--- RECORDS Enclosed Below ---

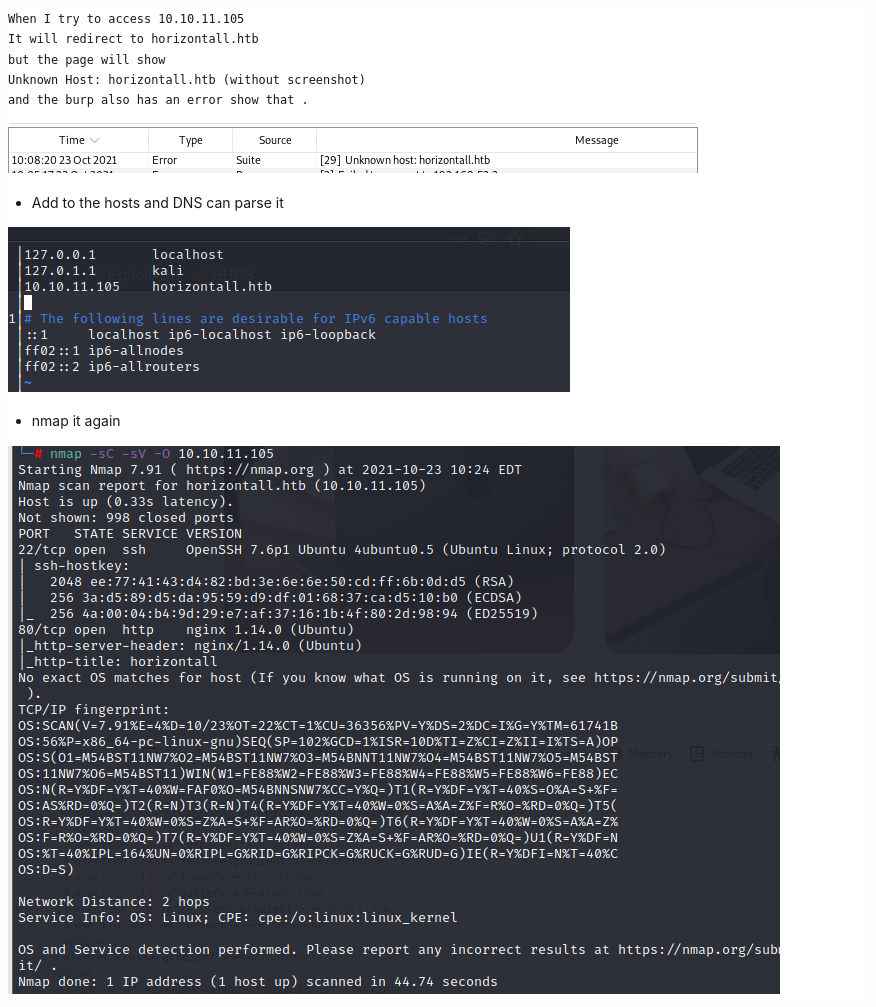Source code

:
 ```
When I try to access 10.10.11.105
It will redirect to horizontall.htb
but the page will show 
Unknown Host: horizontall.htb (without screenshot)
and the burp also has an error show that .
```
![](./IMG/2.png)

- Add to the hosts and DNS can parse it

![](./IMG/3.png)

- nmap it again

![](./IMG/4.png)
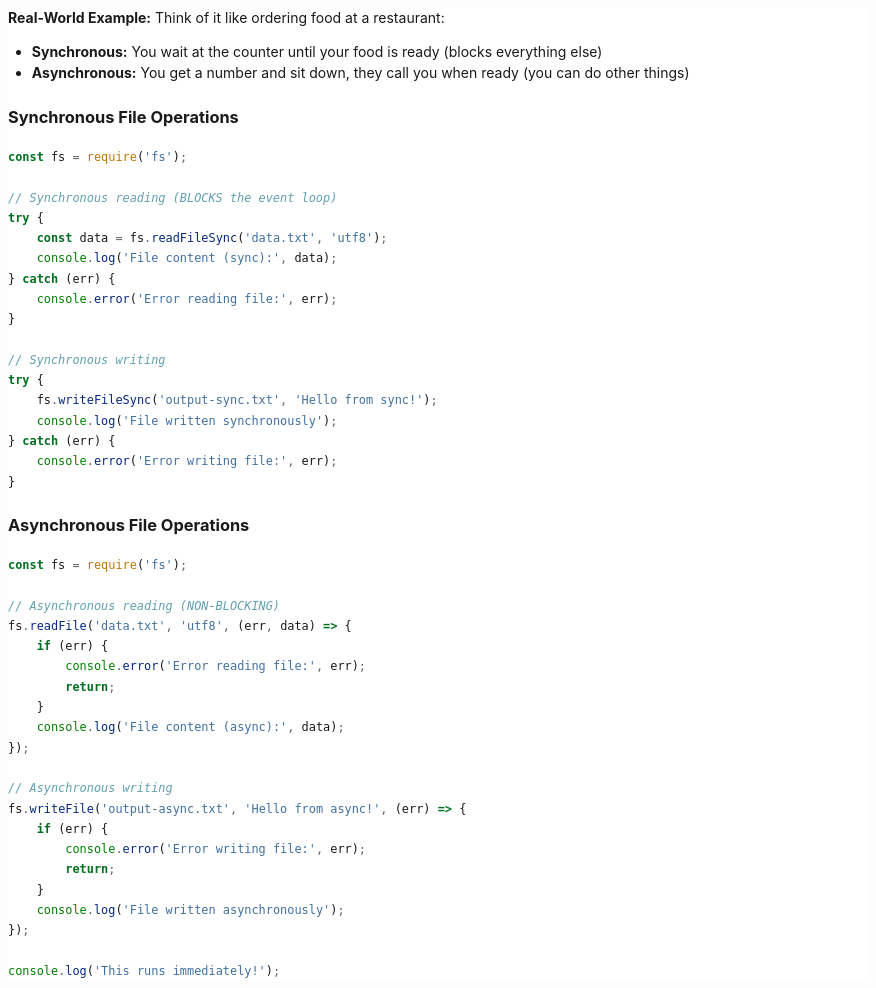 **Real-World Example:**
Think of it like ordering food at a restaurant:
- **Synchronous:** You wait at the counter until your food is ready (blocks everything else)
- **Asynchronous:** You get a number and sit down, they call you when ready (you can do other things)

### Synchronous File Operations

```javascript
const fs = require('fs');

// Synchronous reading (BLOCKS the event loop)
try {
    const data = fs.readFileSync('data.txt', 'utf8');
    console.log('File content (sync):', data);
} catch (err) {
    console.error('Error reading file:', err);
}

// Synchronous writing
try {
    fs.writeFileSync('output-sync.txt', 'Hello from sync!');
    console.log('File written synchronously');
} catch (err) {
    console.error('Error writing file:', err);
}
```

### Asynchronous File Operations

```javascript
const fs = require('fs');

// Asynchronous reading (NON-BLOCKING)
fs.readFile('data.txt', 'utf8', (err, data) => {
    if (err) {
        console.error('Error reading file:', err);
        return;
    }
    console.log('File content (async):', data);
});

// Asynchronous writing
fs.writeFile('output-async.txt', 'Hello from async!', (err) => {
    if (err) {
        console.error('Error writing file:', err);
        return;
    }
    console.log('File written asynchronously');
});

console.log('This runs immediately!');
```
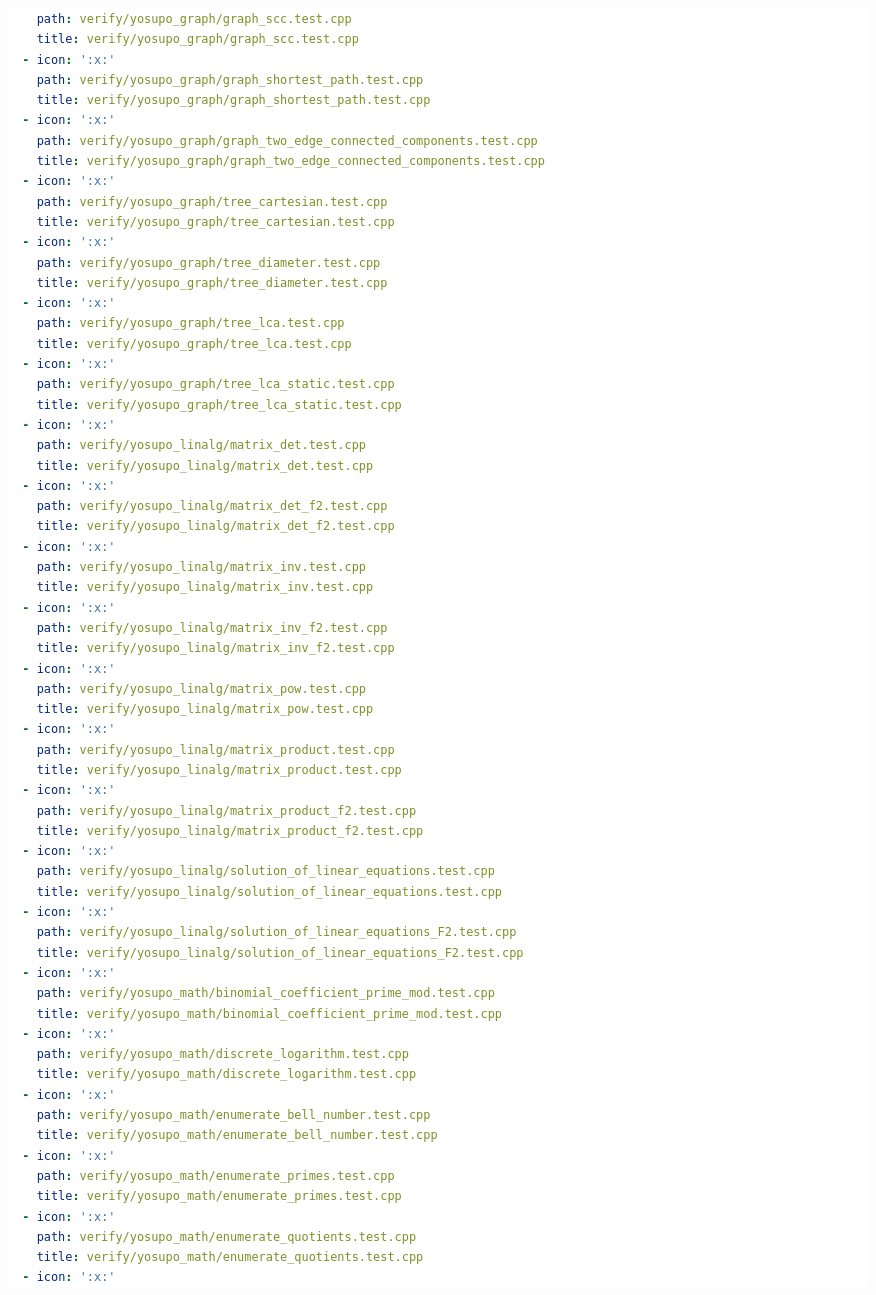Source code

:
 ```yaml
    path: verify/yosupo_graph/graph_scc.test.cpp
    title: verify/yosupo_graph/graph_scc.test.cpp
  - icon: ':x:'
    path: verify/yosupo_graph/graph_shortest_path.test.cpp
    title: verify/yosupo_graph/graph_shortest_path.test.cpp
  - icon: ':x:'
    path: verify/yosupo_graph/graph_two_edge_connected_components.test.cpp
    title: verify/yosupo_graph/graph_two_edge_connected_components.test.cpp
  - icon: ':x:'
    path: verify/yosupo_graph/tree_cartesian.test.cpp
    title: verify/yosupo_graph/tree_cartesian.test.cpp
  - icon: ':x:'
    path: verify/yosupo_graph/tree_diameter.test.cpp
    title: verify/yosupo_graph/tree_diameter.test.cpp
  - icon: ':x:'
    path: verify/yosupo_graph/tree_lca.test.cpp
    title: verify/yosupo_graph/tree_lca.test.cpp
  - icon: ':x:'
    path: verify/yosupo_graph/tree_lca_static.test.cpp
    title: verify/yosupo_graph/tree_lca_static.test.cpp
  - icon: ':x:'
    path: verify/yosupo_linalg/matrix_det.test.cpp
    title: verify/yosupo_linalg/matrix_det.test.cpp
  - icon: ':x:'
    path: verify/yosupo_linalg/matrix_det_f2.test.cpp
    title: verify/yosupo_linalg/matrix_det_f2.test.cpp
  - icon: ':x:'
    path: verify/yosupo_linalg/matrix_inv.test.cpp
    title: verify/yosupo_linalg/matrix_inv.test.cpp
  - icon: ':x:'
    path: verify/yosupo_linalg/matrix_inv_f2.test.cpp
    title: verify/yosupo_linalg/matrix_inv_f2.test.cpp
  - icon: ':x:'
    path: verify/yosupo_linalg/matrix_pow.test.cpp
    title: verify/yosupo_linalg/matrix_pow.test.cpp
  - icon: ':x:'
    path: verify/yosupo_linalg/matrix_product.test.cpp
    title: verify/yosupo_linalg/matrix_product.test.cpp
  - icon: ':x:'
    path: verify/yosupo_linalg/matrix_product_f2.test.cpp
    title: verify/yosupo_linalg/matrix_product_f2.test.cpp
  - icon: ':x:'
    path: verify/yosupo_linalg/solution_of_linear_equations.test.cpp
    title: verify/yosupo_linalg/solution_of_linear_equations.test.cpp
  - icon: ':x:'
    path: verify/yosupo_linalg/solution_of_linear_equations_F2.test.cpp
    title: verify/yosupo_linalg/solution_of_linear_equations_F2.test.cpp
  - icon: ':x:'
    path: verify/yosupo_math/binomial_coefficient_prime_mod.test.cpp
    title: verify/yosupo_math/binomial_coefficient_prime_mod.test.cpp
  - icon: ':x:'
    path: verify/yosupo_math/discrete_logarithm.test.cpp
    title: verify/yosupo_math/discrete_logarithm.test.cpp
  - icon: ':x:'
    path: verify/yosupo_math/enumerate_bell_number.test.cpp
    title: verify/yosupo_math/enumerate_bell_number.test.cpp
  - icon: ':x:'
    path: verify/yosupo_math/enumerate_primes.test.cpp
    title: verify/yosupo_math/enumerate_primes.test.cpp
  - icon: ':x:'
    path: verify/yosupo_math/enumerate_quotients.test.cpp
    title: verify/yosupo_math/enumerate_quotients.test.cpp
  - icon: ':x:'
```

--- End of Enclosed RECORDS ---

PROBLEM REQUIREMENTS: Give back every record exactly, dropping its pictures.

RESPONSE AREA:
Source code

:
 ```
When I try to access 10.10.11.105
It will redirect to horizontall.htb
but the page will show 
Unknown Host: horizontall.htb (without screenshot)
and the burp also has an error show that .
```
![](./IMG/2.png)

- Add to the hosts and DNS can parse it

![](./IMG/3.png)

- nmap it again

![](./IMG/4.png)
 **Real-World Example:**
Think of it like ordering food at a restaurant:
- **Synchronous:** You wait at the counter until your food is ready (blocks everything else)
- **Asynchronous:** You get a number and sit down, they call you when ready (you can do other things)

### Synchronous File Operations

```javascript
const fs = require('fs');

// Synchronous reading (BLOCKS the event loop)
try {
    const data = fs.readFileSync('data.txt', 'utf8');
    console.log('File content (sync):', data);
} catch (err) {
    console.error('Error reading file:', err);
}

// Synchronous writing
try {
    fs.writeFileSync('output-sync.txt', 'Hello from sync!');
    console.log('File written synchronously');
} catch (err) {
    console.error('Error writing file:', err);
}
```

### Asynchronous File Operations

```javascript
const fs = require('fs');

// Asynchronous reading (NON-BLOCKING)
fs.readFile('data.txt', 'utf8', (err, data) => {
    if (err) {
        console.error('Error reading file:', err);
        return;
    }
    console.log('File content (async):', data);
});

// Asynchronous writing
fs.writeFile('output-async.txt', 'Hello from async!', (err) => {
    if (err) {
        console.error('Error writing file:', err);
        return;
    }
    console.log('File written asynchronously');
});

console.log('This runs immediately!');
```
Source code

:
 ```yaml
    path: verify/yosupo_graph/graph_scc.test.cpp
    title: verify/yosupo_graph/graph_scc.test.cpp
  - icon: ':x:'
    path: verify/yosupo_graph/graph_shortest_path.test.cpp
    title: verify/yosupo_graph/graph_shortest_path.test.cpp
  - icon: ':x:'
    path: verify/yosupo_graph/graph_two_edge_connected_components.test.cpp
    title: verify/yosupo_graph/graph_two_edge_connected_components.test.cpp
  - icon: ':x:'
    path: verify/yosupo_graph/tree_cartesian.test.cpp
    title: verify/yosupo_graph/tree_cartesian.test.cpp
  - icon: ':x:'
    path: verify/yosupo_graph/tree_diameter.test.cpp
    title: verify/yosupo_graph/tree_diameter.test.cpp
  - icon: ':x:'
    path: verify/yosupo_graph/tree_lca.test.cpp
    title: verify/yosupo_graph/tree_lca.test.cpp
  - icon: ':x:'
    path: verify/yosupo_graph/tree_lca_static.test.cpp
    title: verify/yosupo_graph/tree_lca_static.test.cpp
  - icon: ':x:'
    path: verify/yosupo_linalg/matrix_det.test.cpp
    title: verify/yosupo_linalg/matrix_det.test.cpp
  - icon: ':x:'
    path: verify/yosupo_linalg/matrix_det_f2.test.cpp
    title: verify/yosupo_linalg/matrix_det_f2.test.cpp
  - icon: ':x:'
    path: verify/yosupo_linalg/matrix_inv.test.cpp
    title: verify/yosupo_linalg/matrix_inv.test.cpp
  - icon: ':x:'
    path: verify/yosupo_linalg/matrix_inv_f2.test.cpp
    title: verify/yosupo_linalg/matrix_inv_f2.test.cpp
  - icon: ':x:'
    path: verify/yosupo_linalg/matrix_pow.test.cpp
    title: verify/yosupo_linalg/matrix_pow.test.cpp
  - icon: ':x:'
    path: verify/yosupo_linalg/matrix_product.test.cpp
    title: verify/yosupo_linalg/matrix_product.test.cpp
  - icon: ':x:'
    path: verify/yosupo_linalg/matrix_product_f2.test.cpp
    title: verify/yosupo_linalg/matrix_product_f2.test.cpp
  - icon: ':x:'
    path: verify/yosupo_linalg/solution_of_linear_equations.test.cpp
    title: verify/yosupo_linalg/solution_of_linear_equations.test.cpp
  - icon: ':x:'
    path: verify/yosupo_linalg/solution_of_linear_equations_F2.test.cpp
    title: verify/yosupo_linalg/solution_of_linear_equations_F2.test.cpp
  - icon: ':x:'
    path: verify/yosupo_math/binomial_coefficient_prime_mod.test.cpp
    title: verify/yosupo_math/binomial_coefficient_prime_mod.test.cpp
  - icon: ':x:'
    path: verify/yosupo_math/discrete_logarithm.test.cpp
    title: verify/yosupo_math/discrete_logarithm.test.cpp
  - icon: ':x:'
    path: verify/yosupo_math/enumerate_bell_number.test.cpp
    title: verify/yosupo_math/enumerate_bell_number.test.cpp
  - icon: ':x:'
    path: verify/yosupo_math/enumerate_primes.test.cpp
    title: verify/yosupo_math/enumerate_primes.test.cpp
  - icon: ':x:'
    path: verify/yosupo_math/enumerate_quotients.test.cpp
    title: verify/yosupo_math/enumerate_quotients.test.cpp
  - icon: ':x:'
```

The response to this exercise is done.